The fashion industry is the second-largest industrial polluter after aviation, accounting for up to 10% of global pollution, according to a recent review published in Nature. Despite the environmental concerns on the impact of fashion, clothing is an extremely polluting sector. It produces up to 10% of the global emissions of CO2, 1.5 trillion litres of water, and produces 92 million tonnes of waste per year. Kirsi Niinimäki, the author of the paper, said: “Consumers must understand fashion as more of a functional product rather than entertainment”.
West is most affected for the environmental impact of the fast fashion
The fashion chain is extremely complicated. It has many actors involved and many stops in the line of production, transport and disposal. However, the developing countries are the one that most suffer the environmental consequences.
Anyway, it is a coin with two sides. Many manufacturer countries rely on these exports. For instance, half of Pakistan and India exports are fashion items.
One of the most urgent keys is water use in cotton cultivation. The paper says the stages that consume the biggest portion of water are the growth the cotton and the wet process, those are bleaching, dyeing, printing and finishing.
“A Shirt uses 12 m3 of water while a pair of jeans 55. This is a lot of water.”
This industry has a high carbon footprint mainly because of the energy it needs and its transport. Moreover, traditionally ships moved the cargo, but super-fast deliveries boosted by online shopping are changing the scenario.
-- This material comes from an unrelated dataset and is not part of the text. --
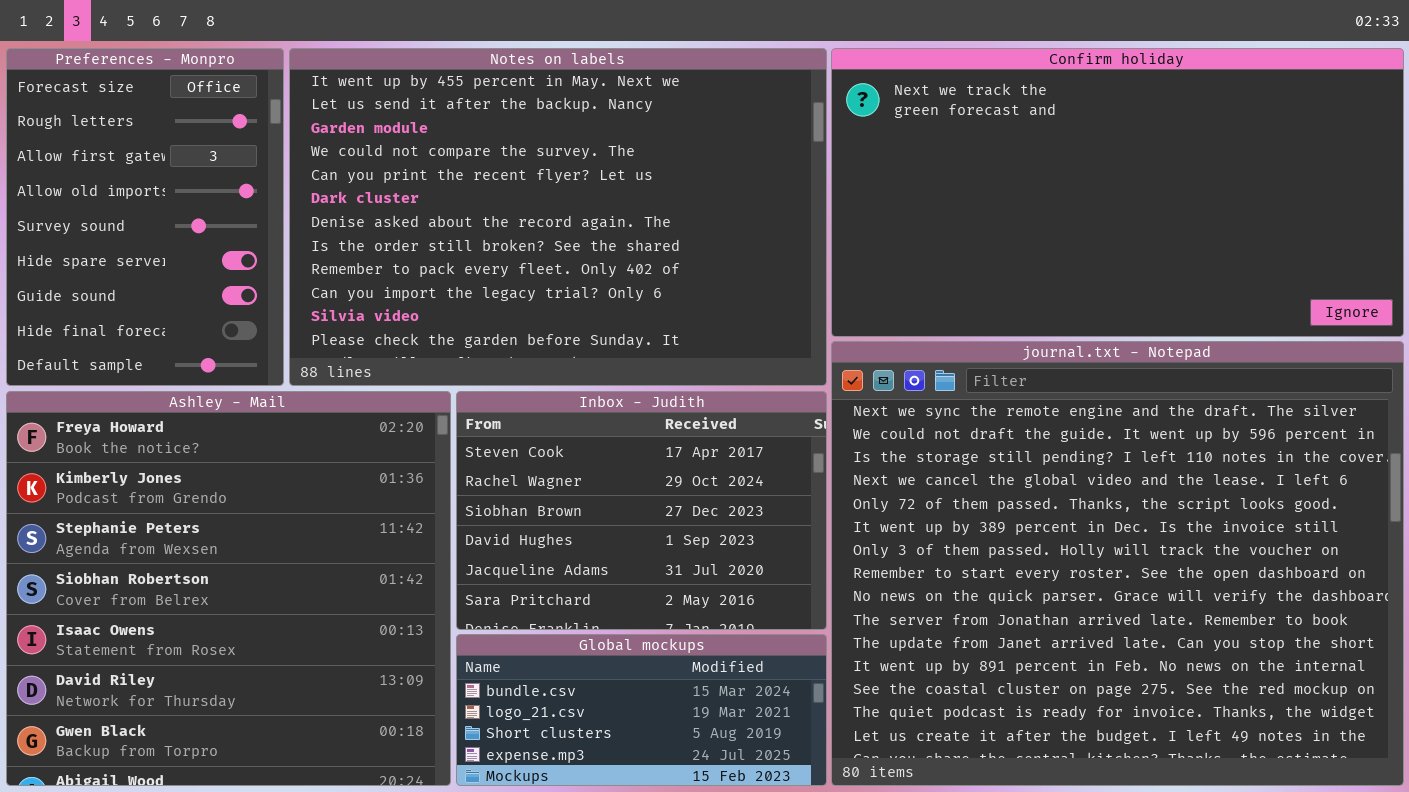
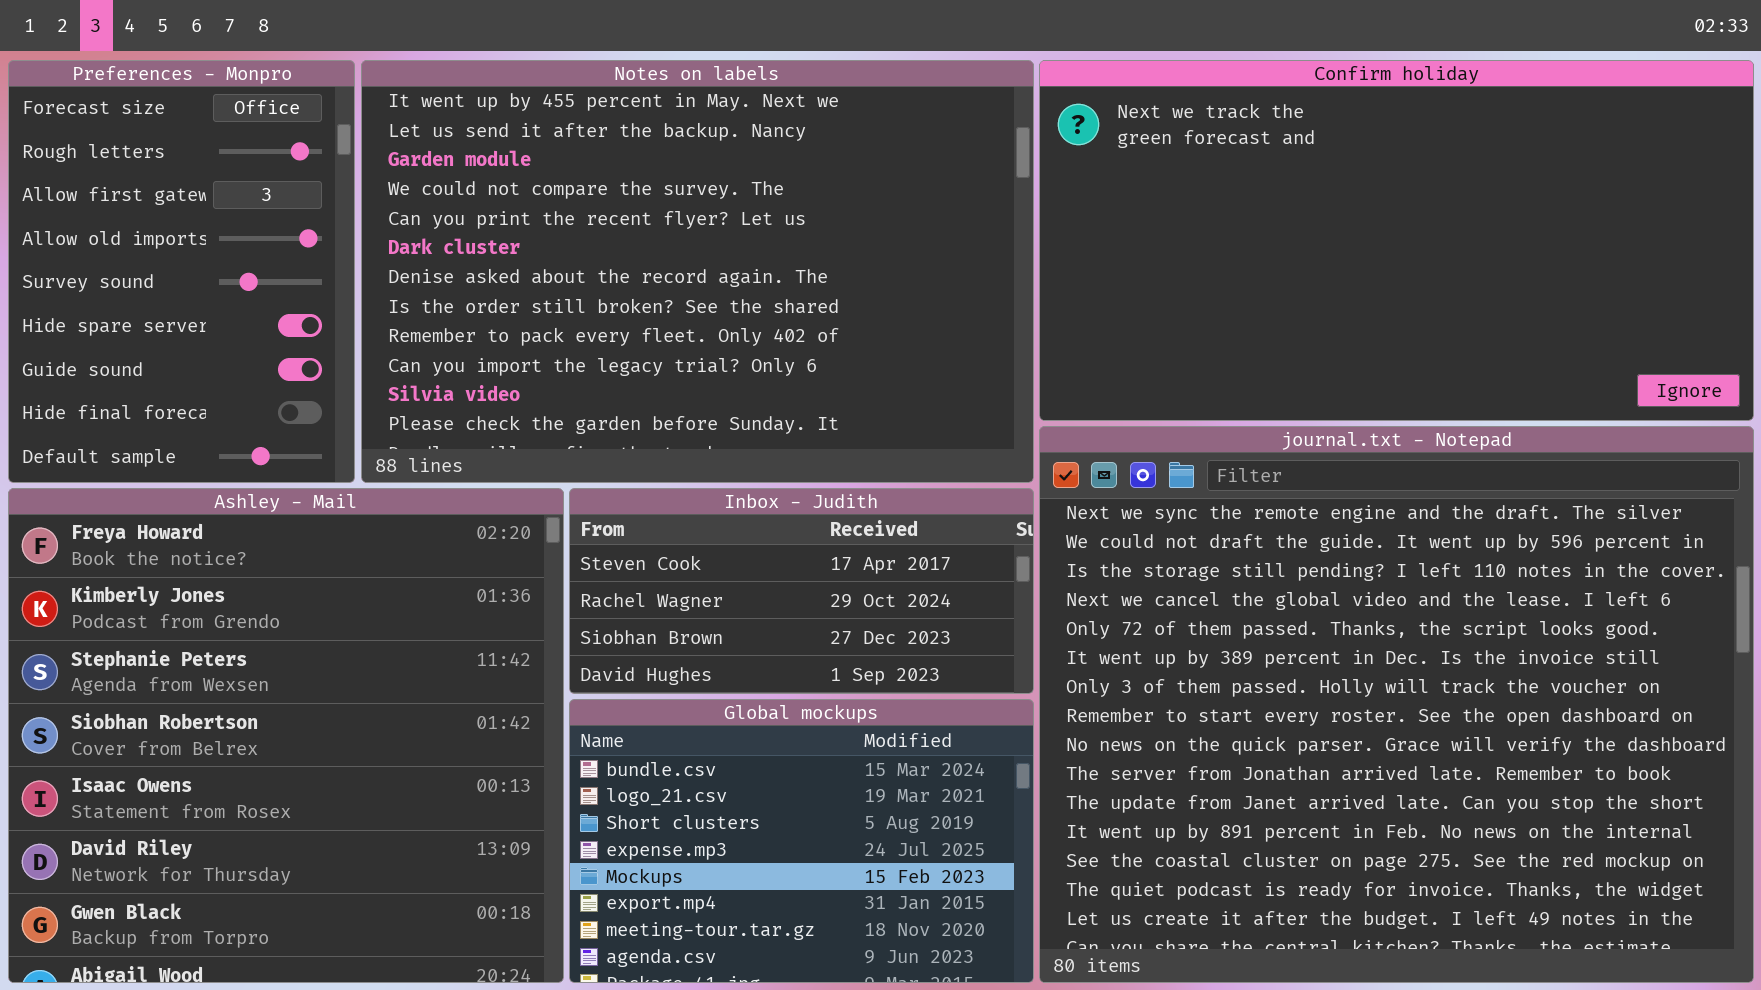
Inbox - Judith: [456,391,827,630] -> [569,488,1034,694], resized
Global mockups: [456,634,827,786] -> [569,699,1034,983], resized

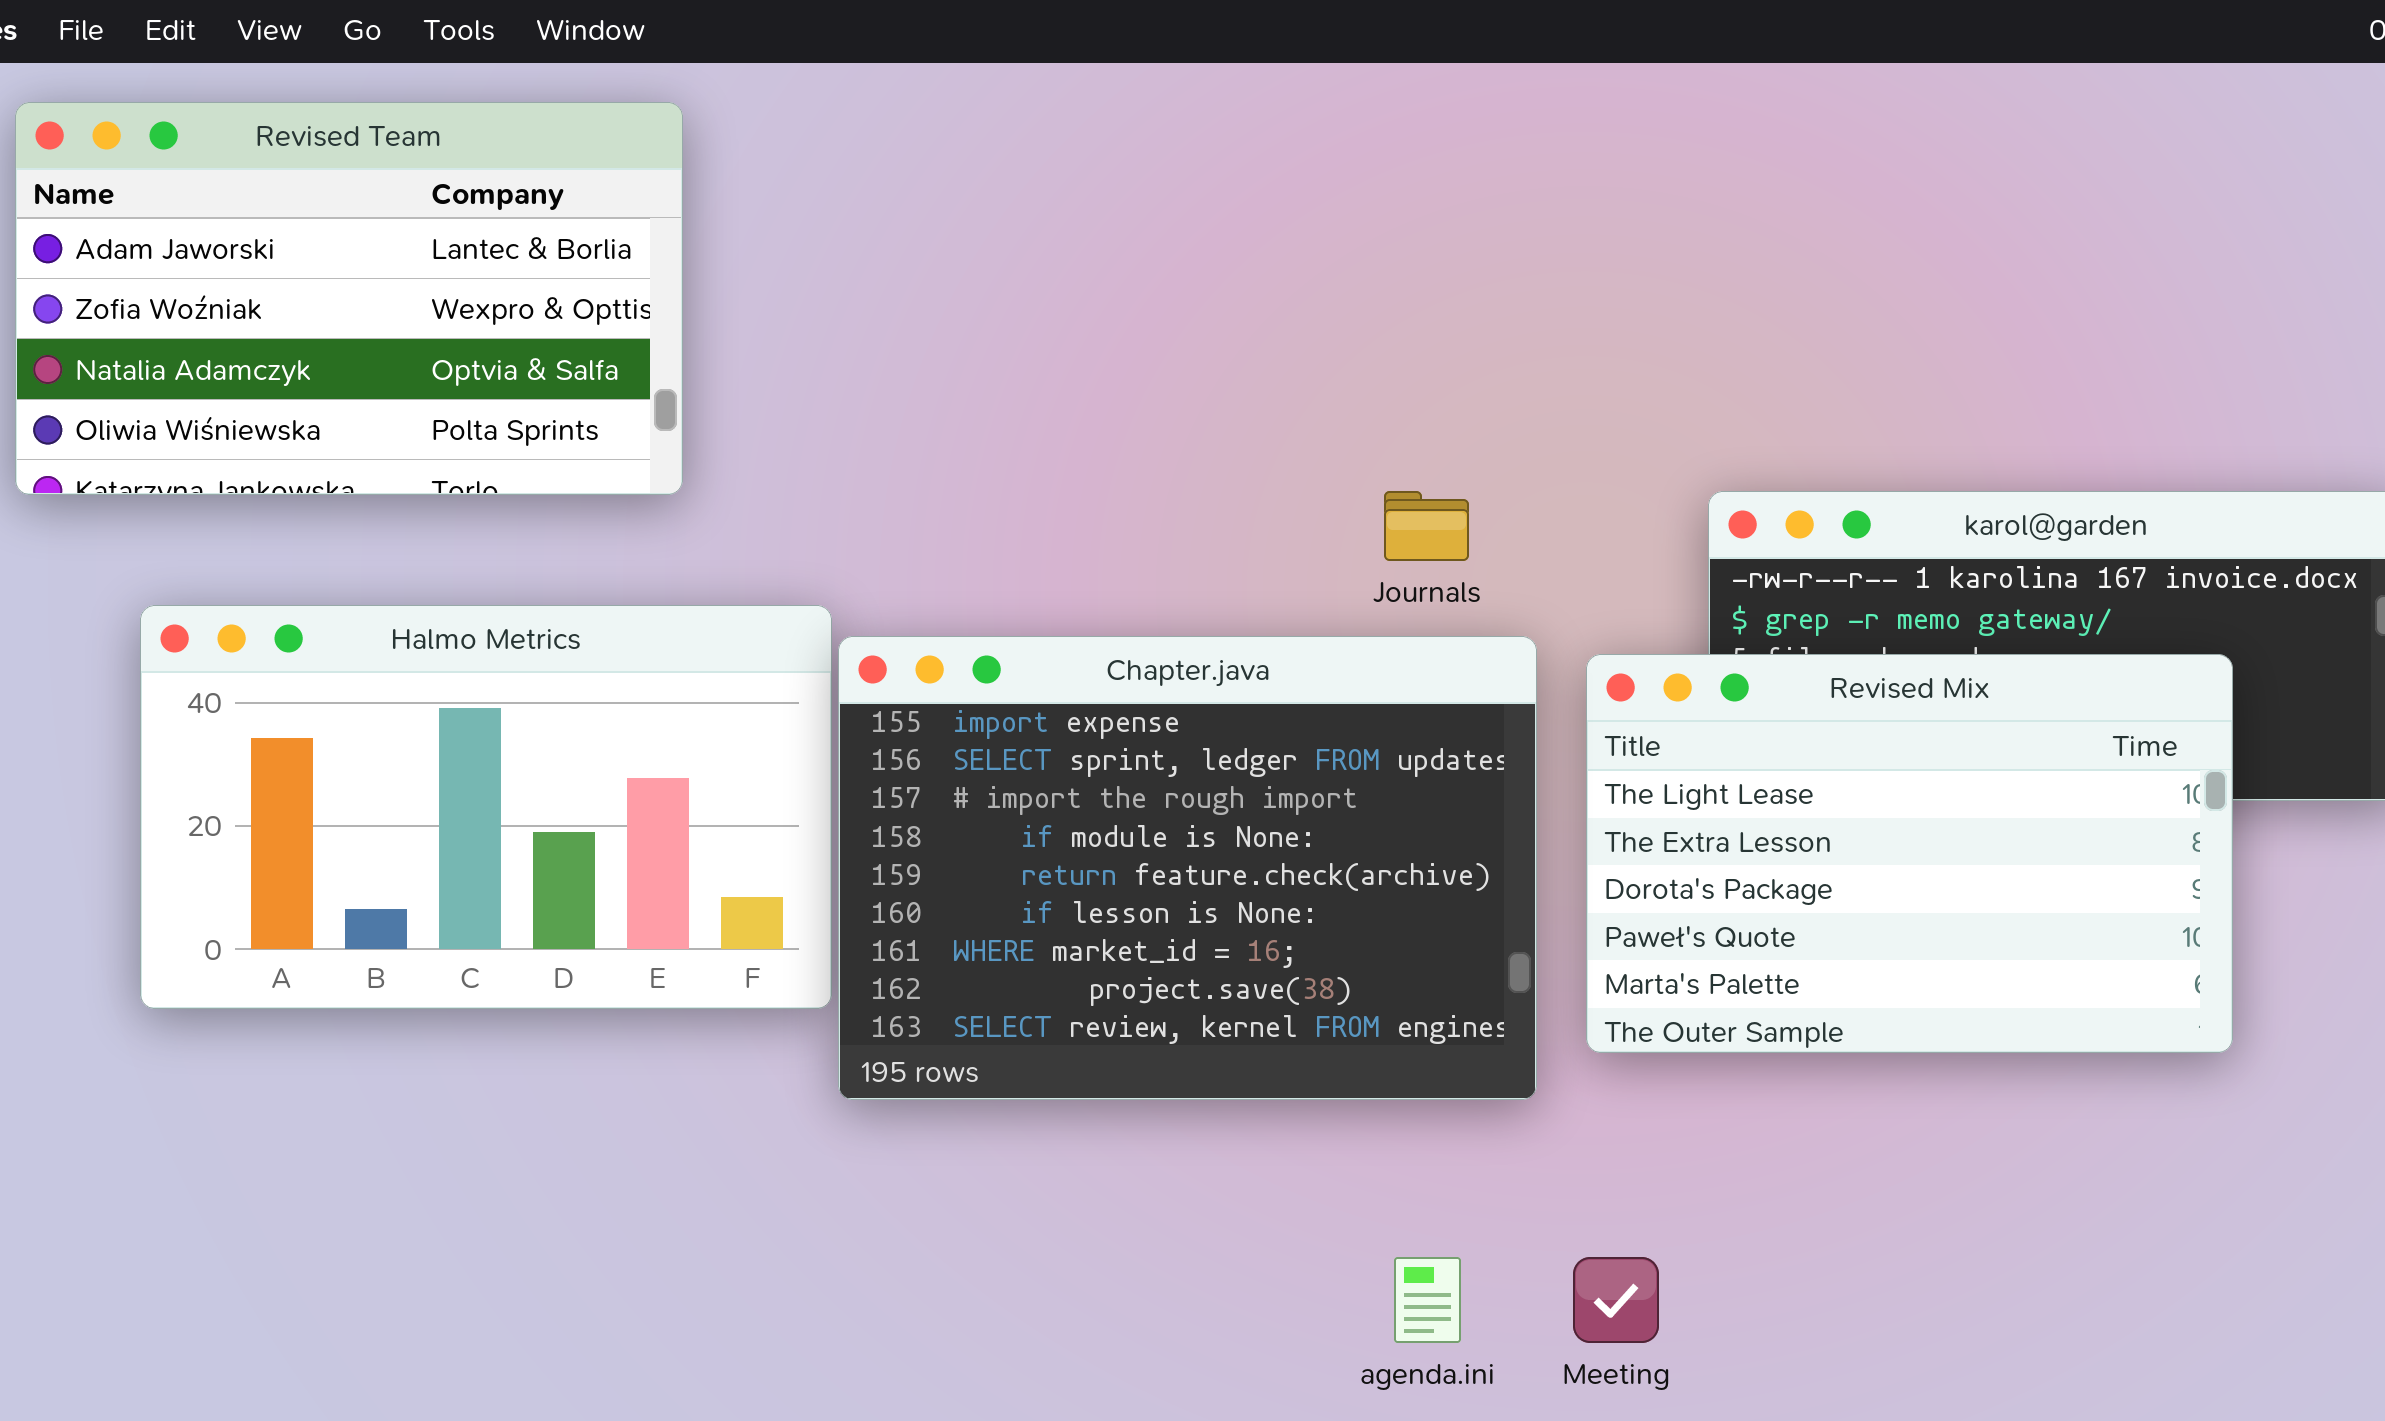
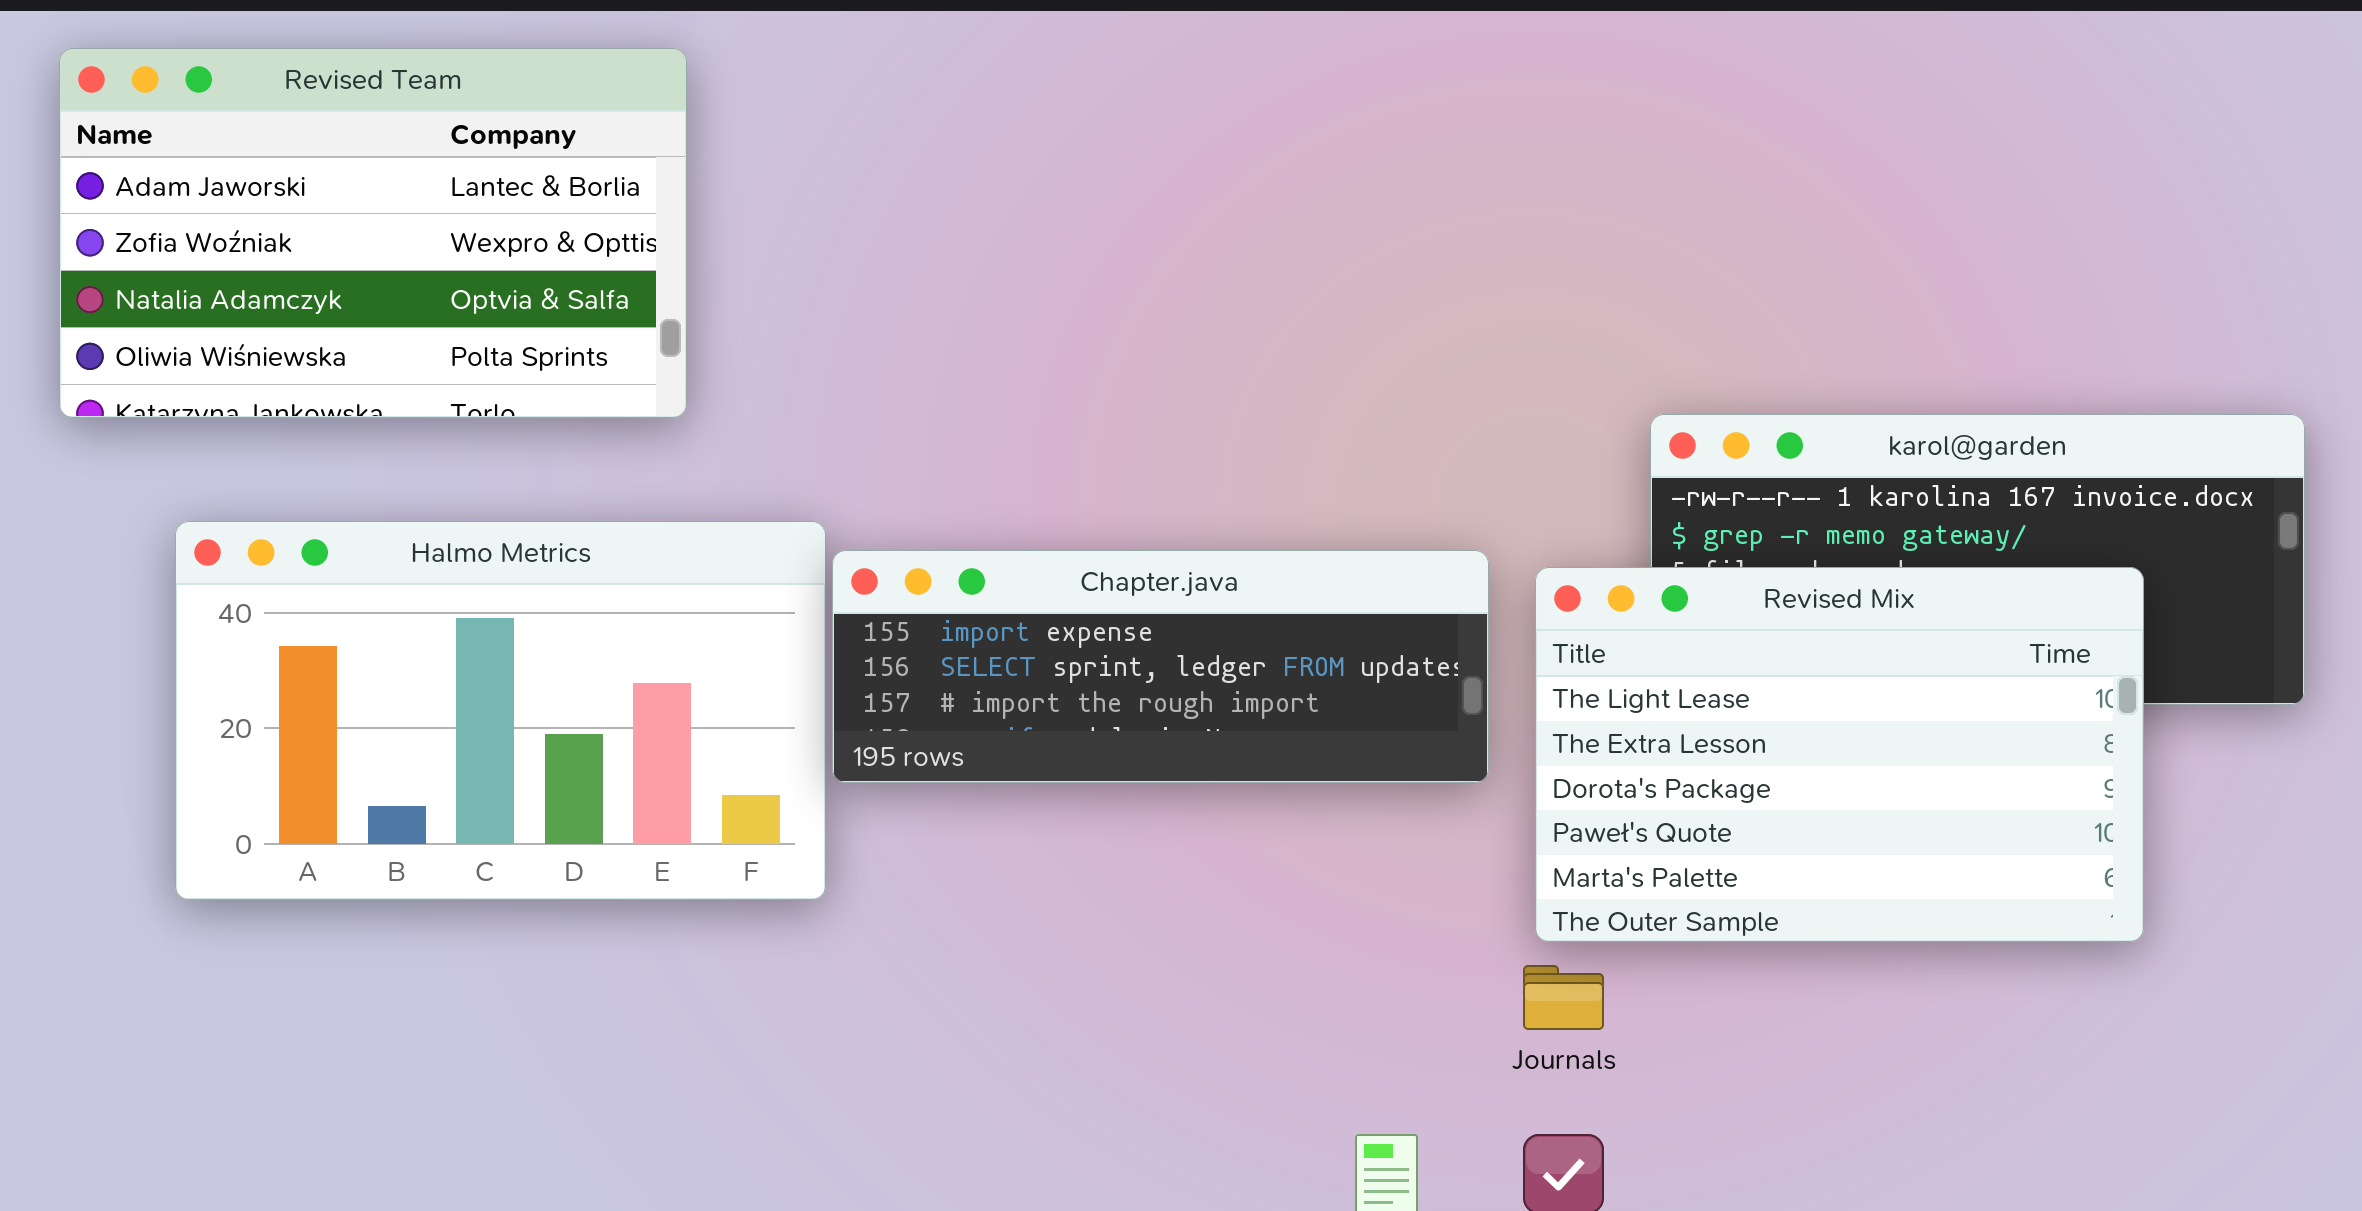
Journals: [1384,491,1469,561] -> [1523,965,1604,1030], moved
Chapter.java: [838,636,1537,1100] -> [832,550,1489,783], resized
Also, chemicals are a big problem. The producers use over 15,000 different products, from fertiliser to grow the plants to chemicals to make the cloths waterproof or dyeing it. In addition, the detergent for washing during its life use.
Finally, the fashion industry overproduces so much. this means that a big amount of garments goes to waste, unnecessarily. In 2016, Ecotextile report about the clothing imported to the EU. It said that retailers sold one third at regular price, one third at a reduced price, and they had to waste the rest.
“British luxury brand Burberry was reported to have incinerated £90 million worth of unsold inventory of which it admitted £28.6 million worth was incinerated in 2017”.
The UK, fashion epicentre
The review claims the UK is the country where people most buy cloths. Based on several references, Niinimäki estimates each person in the UK buys on average 26.7 kg. of textile per year. Other countries on the paper are far behind. For example, Italy but an average of 14.5 kg, while Germany 16.7 kg. Moreover, the Nordic countries buy around 15 kg.
Overall, the clothing industry is producing almost double that they were producing around 2000.
“Fast fashion relies on recurring consumption and impulse buying, instilling a sense of urgency when purchasing “, said Niinimäki. She added the role of online shopping, which make much easier to buy.
A key factor in this endless buying is the fact that cloth is not seen anymore as an essential item but as entertainment. An aggressive and constant marketing campaign incite people to buy clothes.
people are incited to buy constantly with an aggressive marketing campaign.
The study says that consumer throw away garments too fast. Shirts, T-Shirts and pants last on average from 3.1 to 3.5 years. Although many people say they try to give a second life to the cloths through charities, handing over, or even renting the fact is most of them end up in the bin. S
And from the bin, there are not many destinations; Landfill, for bury, burnt for recovery part of energy through EfW systems, or most probably send it back to developed countries.
The paper and the author
Kirsi Niinimäki is the Head of Study Programme Fashion, Clothing and Textile Design at Finish Aalto University. She is also the leader of the Fashion/Textiles Futures research group. Throughout her research, Niinimäki aims towards a new, holistic understanding in the field of understanding the environmental impact of the fast fashion
She published, along with his team, this paper in the April edition of Nature. However, all its data come fro earlier. This means, before the Lockdown due to Coronavirus. Also, hopefully, some companies maybe have got some measures.